Initially, he did not have enough workers or sewing machines to meet soaring demand, but he was able to contract out his orders. “This is an industrial cluster,” he said. “At peak periods, more than a dozen factories helped us make masks. The co-operation among factories here is fantastic . . . We also supported nearby printing factories. Hundreds of workers were able to keep their jobs.”

ZCT Industry had more Trump orders at first, but Biden masks are making a comeback. “We sold more Biden than Trump masks over the last two months,” Mr. Wang said.

Similar economies of scale are at work in Yiwu. “It makes a difference paying your supplier one cent less per piece if you have a big enough order,” said Zhang Guolu, whose factory makes pro-Trump banners.

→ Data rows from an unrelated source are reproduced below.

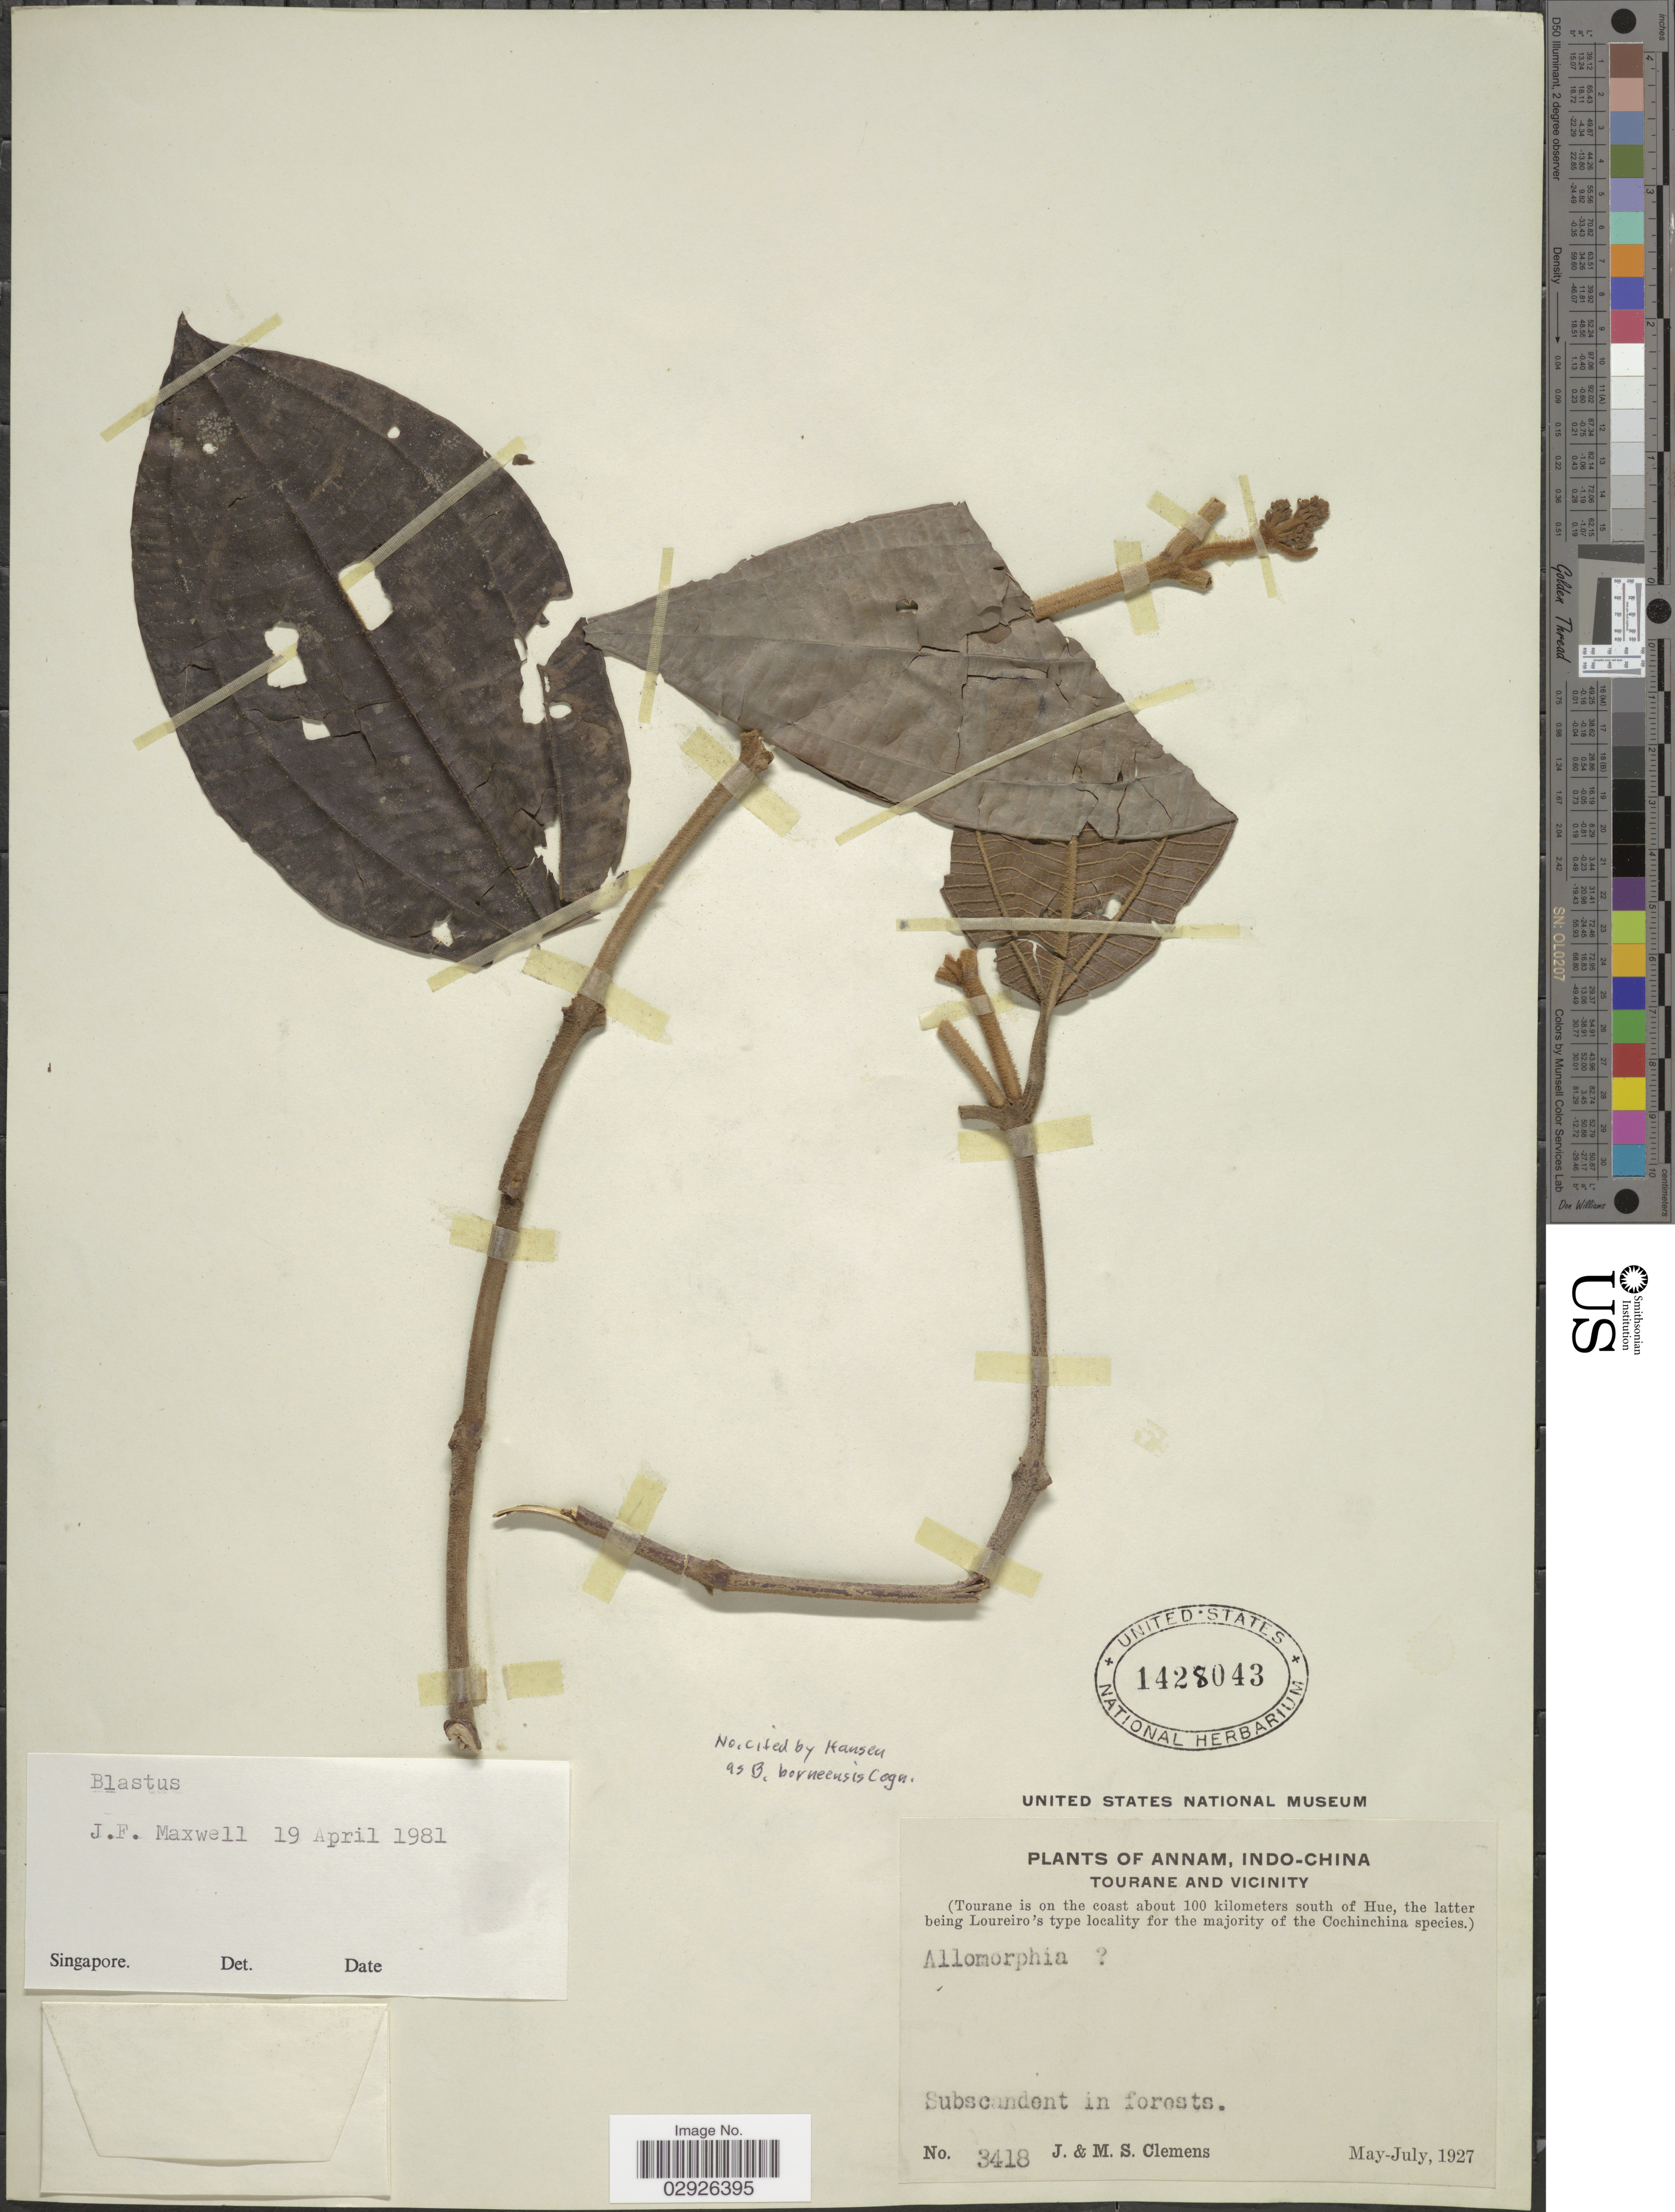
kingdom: Plantae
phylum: Tracheophyta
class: Magnoliopsida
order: Myrtales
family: Melastomataceae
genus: Blastus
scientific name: Blastus borneensis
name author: Cogn. ex Boerl.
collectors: J. Clemens & M. S. Clemens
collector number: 3418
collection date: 1927-05/1927-07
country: Vietnam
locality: Annam, Indo-China, Tourane and vicinity (Tourane is on the coast about 100 kilometers south of Hue).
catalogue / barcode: US 1428043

Xu Hongjie, another Yiwu factory owner who also made Trump banners for the 2016 campaign, said his profits are thinning. He charges Rmb6 per piece, the same price he received four years ago, even though his production costs have risen more than 25 percent during the course of Mr. Trump’s first term in office.

“We don’t have the pricing power,” admits Mr. Xu, who makes 20 cents in profit for every “Keep America Great” banner he sells. “All we can do is try to control costs.”

Another challenge is the tariffs Mr. Trump imposed on Chinese exports during his 18-month trade war, which were paused in January with a “phase 1” trade deal. Campaign-product exporters still face a punitive 25 percent tariff. Merchants in Yiwu canvassed by the FT said they were generally willing to absorb 5-10 percent of the extra cost.

The Chinese manufacturers also appreciate that US presidential campaigns that have proved such a financial boon do not last forever. “When will the election end?” asked Mr. Wang at ZCT Industry, worried he might be left with a big backlog of unsold products.